Please copy the records exactly as they appear, with all pictures left out.

***** Records for this task

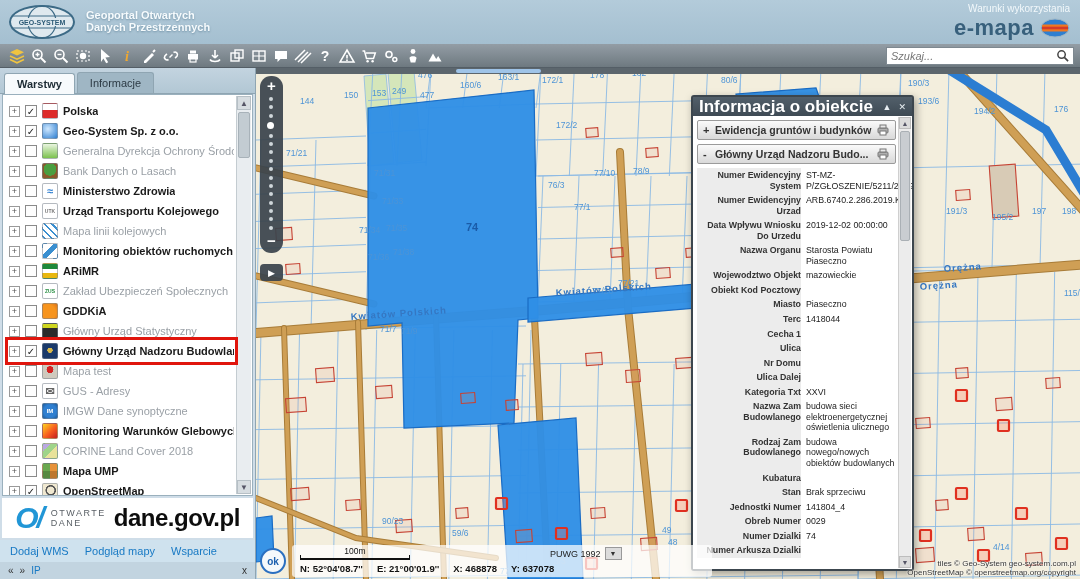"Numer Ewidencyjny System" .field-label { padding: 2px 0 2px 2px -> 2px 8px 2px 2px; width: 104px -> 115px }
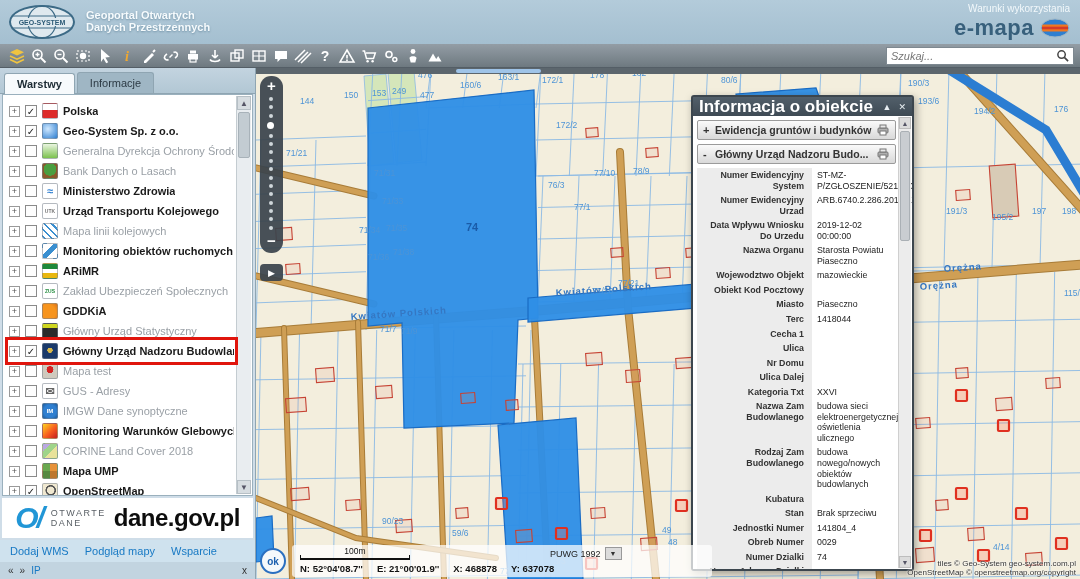"Nr Domu" div.field-row { order: before "Ulica Dalej" -> after "Ulica Dalej" }
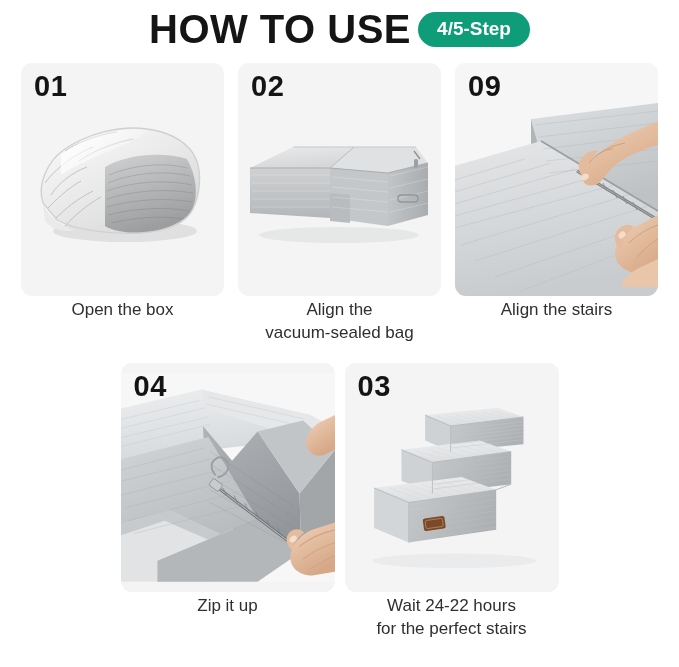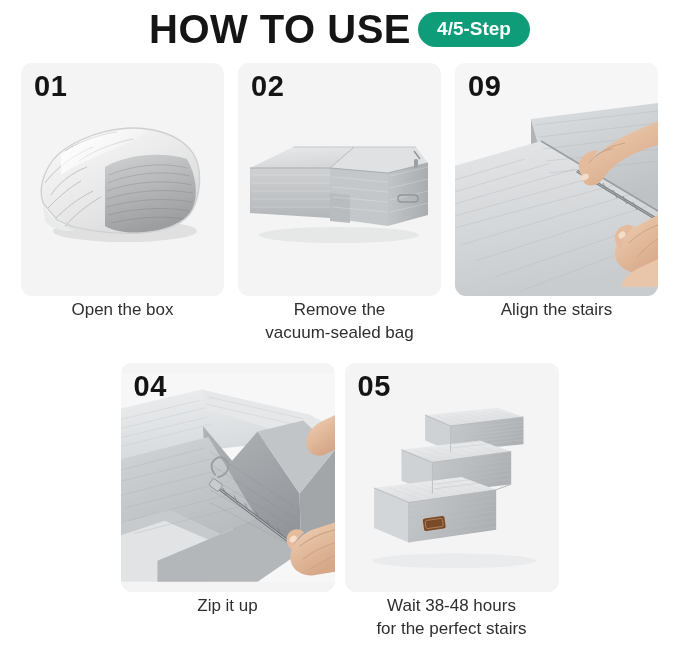"Remove the" div.caption { text: Remove -> Align }
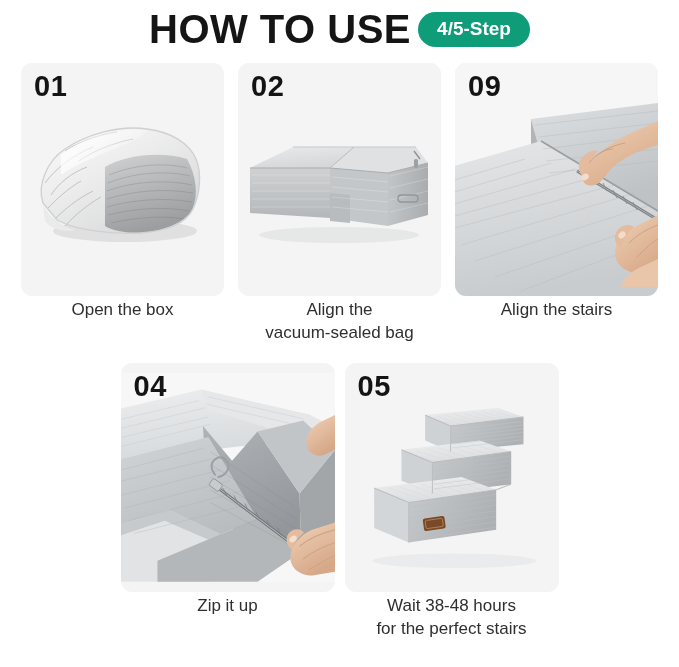"05" div.step-number { text: 05 -> 03 }
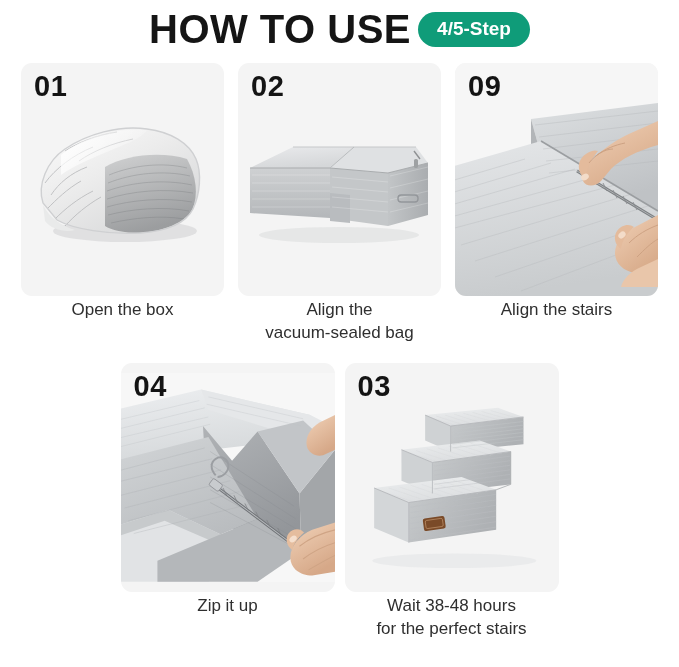"Wait 38-48 hours" div.caption { text: 38-48 -> 24-22 }
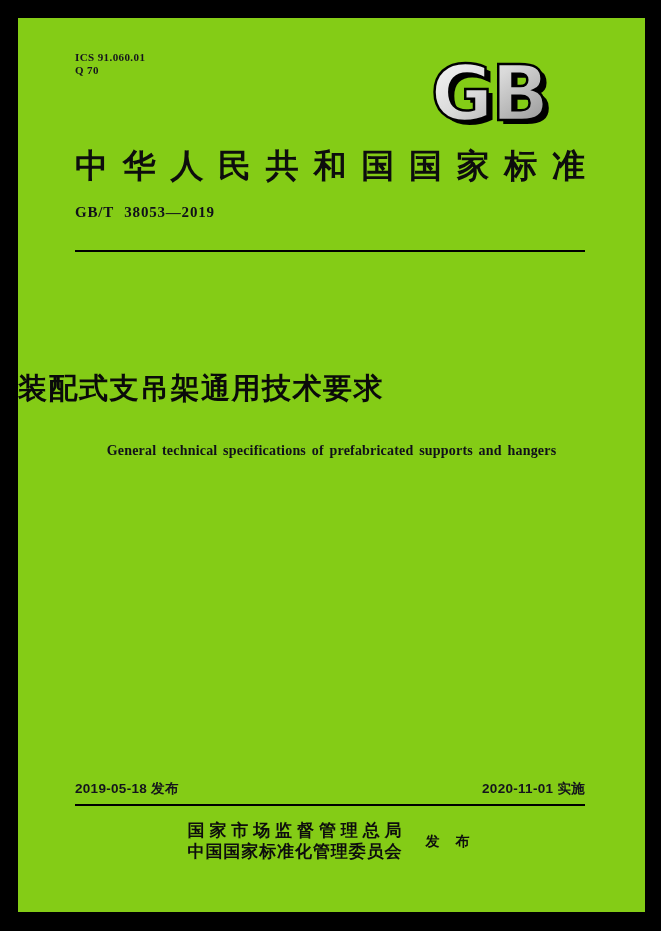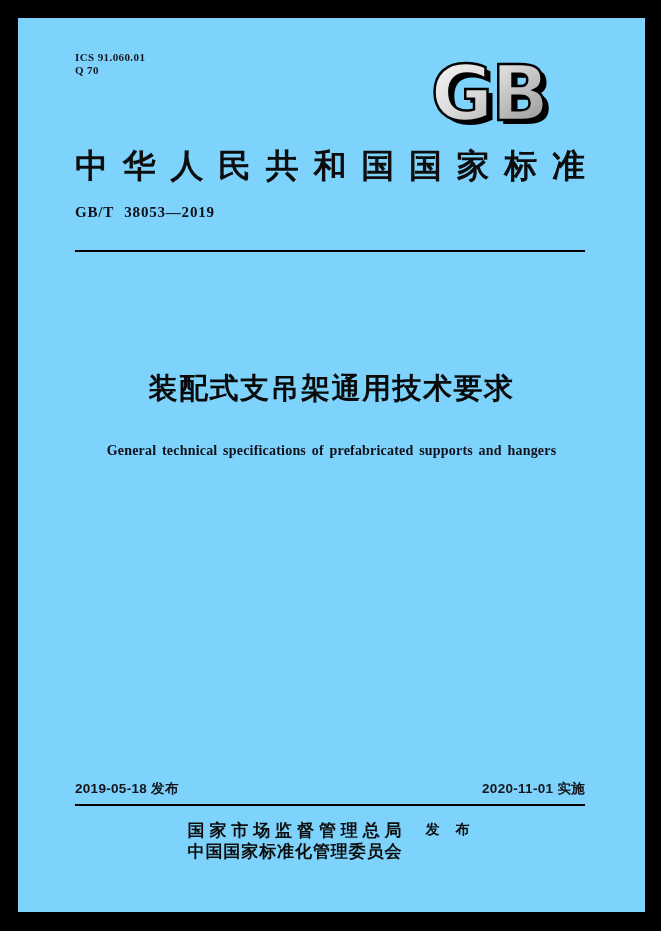"ICS 91.060.01" .page { background: #7dd3fc -> #84cc16 }
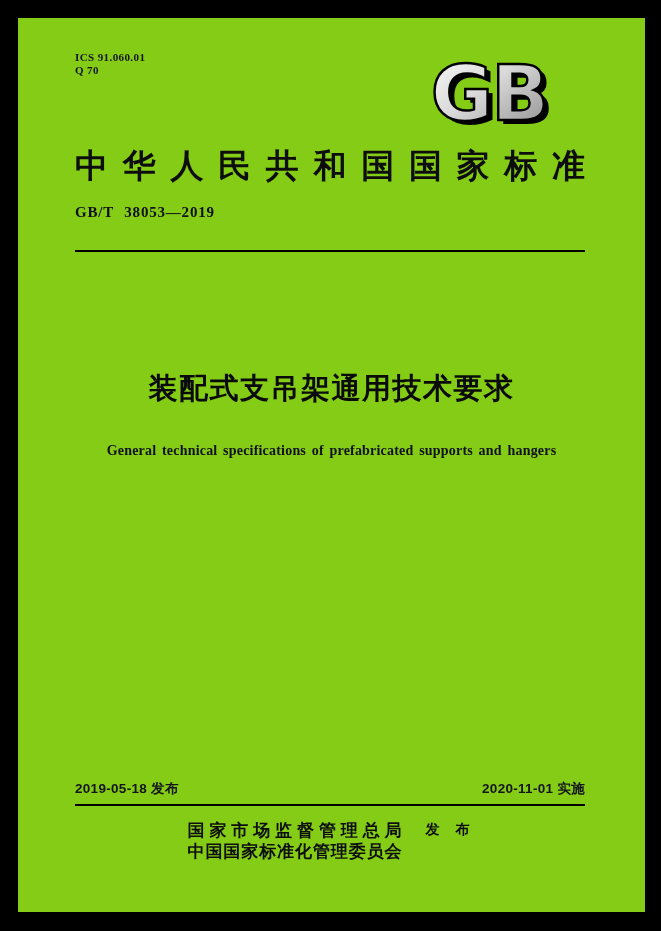"装配式支吊架通用技术要求" .title-zh { text-align: center -> left }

**********

**Reply**
"Numer Ewidencyjny System" .field-label { padding: 2px 0 2px 2px -> 2px 8px 2px 2px; width: 104px -> 115px }
"Nr Domu" div.field-row { order: before "Ulica Dalej" -> after "Ulica Dalej" }
"Remove the" div.caption { text: Remove -> Align }
"05" div.step-number { text: 05 -> 03 }
"Wait 38-48 hours" div.caption { text: 38-48 -> 24-22 }
"ICS 91.060.01" .page { background: #7dd3fc -> #84cc16 }
"装配式支吊架通用技术要求" .title-zh { text-align: center -> left }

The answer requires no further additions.